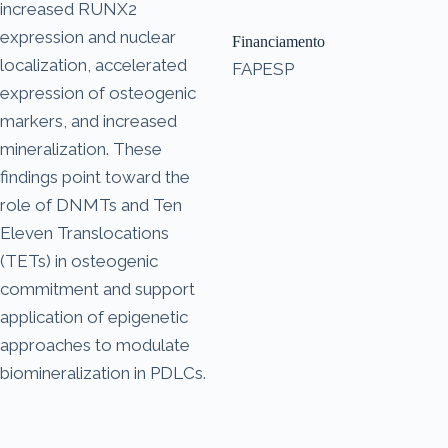
increased RUNX2
expression and nuclear
Financiamento
localization, accelerated
FAPESP
expression of osteogenic
markers, and increased
mineralization. These
findings point toward the
role of DNMTs and Ten
Eleven Translocations
(TETs) in osteogenic
commitment and support
application of epigenetic
approaches to modulate
biomineralization in PDLCs.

**TASK GOAL**
Go through the listing above and retype it exactly, skipping every picture.

**EXERCISE OUTPUT**
increased RUNX2
expression and nuclear
Financiamento
localization, accelerated
FAPESP
expression of osteogenic
markers, and increased
mineralization. These
findings point toward the
role of DNMTs and Ten
Eleven Translocations
(TETs) in osteogenic
commitment and support
application of epigenetic
approaches to modulate
biomineralization in PDLCs.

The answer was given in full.